THE EXERCISE: Copy out the listing below word for word, leaving out the pictures.

GIVEN DATA:
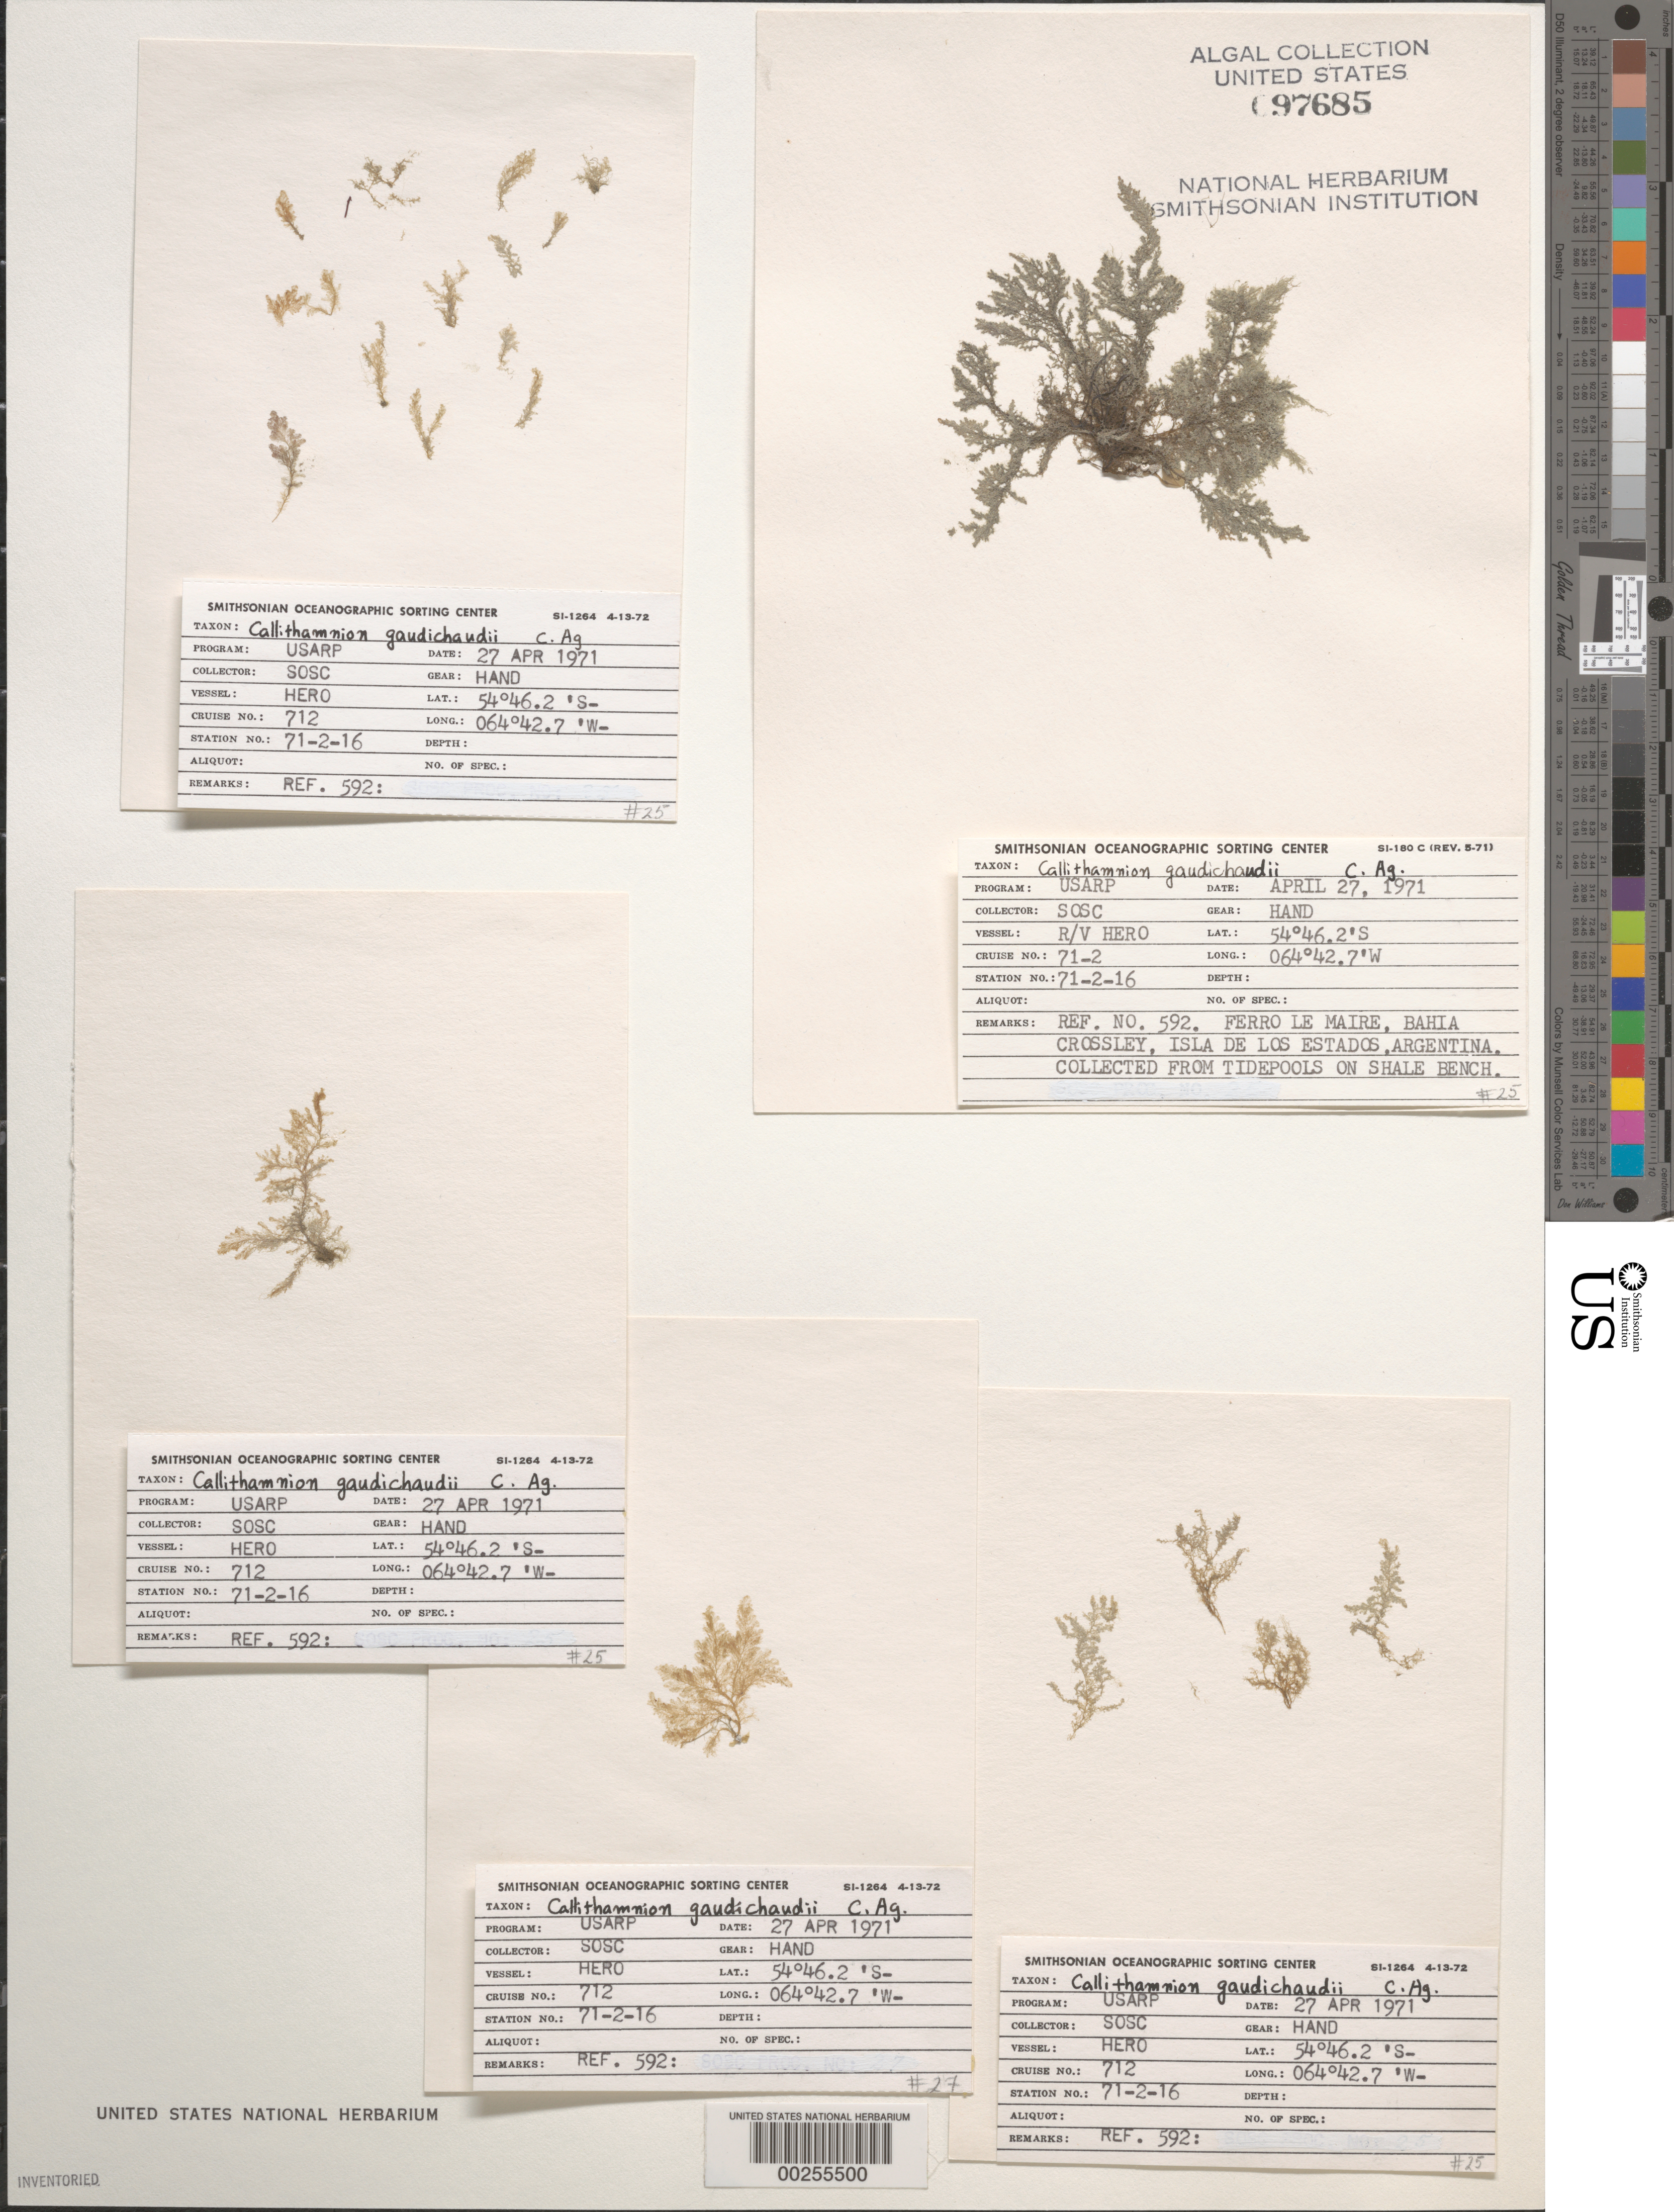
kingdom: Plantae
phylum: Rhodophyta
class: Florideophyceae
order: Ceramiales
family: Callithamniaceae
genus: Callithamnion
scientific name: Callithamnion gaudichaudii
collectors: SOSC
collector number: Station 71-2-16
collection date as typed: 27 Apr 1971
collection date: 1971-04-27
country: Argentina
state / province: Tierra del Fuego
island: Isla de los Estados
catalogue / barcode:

RESULT:
kingdom: Plantae
phylum: Rhodophyta
class: Florideophyceae
order: Ceramiales
family: Callithamniaceae
genus: Callithamnion
scientific name: Callithamnion gaudichaudii
collectors: SOSC
collector number: Station 71-2-16
collection date as typed: 27 Apr 1971
collection date: 1971-04-27
country: Argentina
state / province: Tierra del Fuego
island: Isla de los Estados
catalogue / barcode:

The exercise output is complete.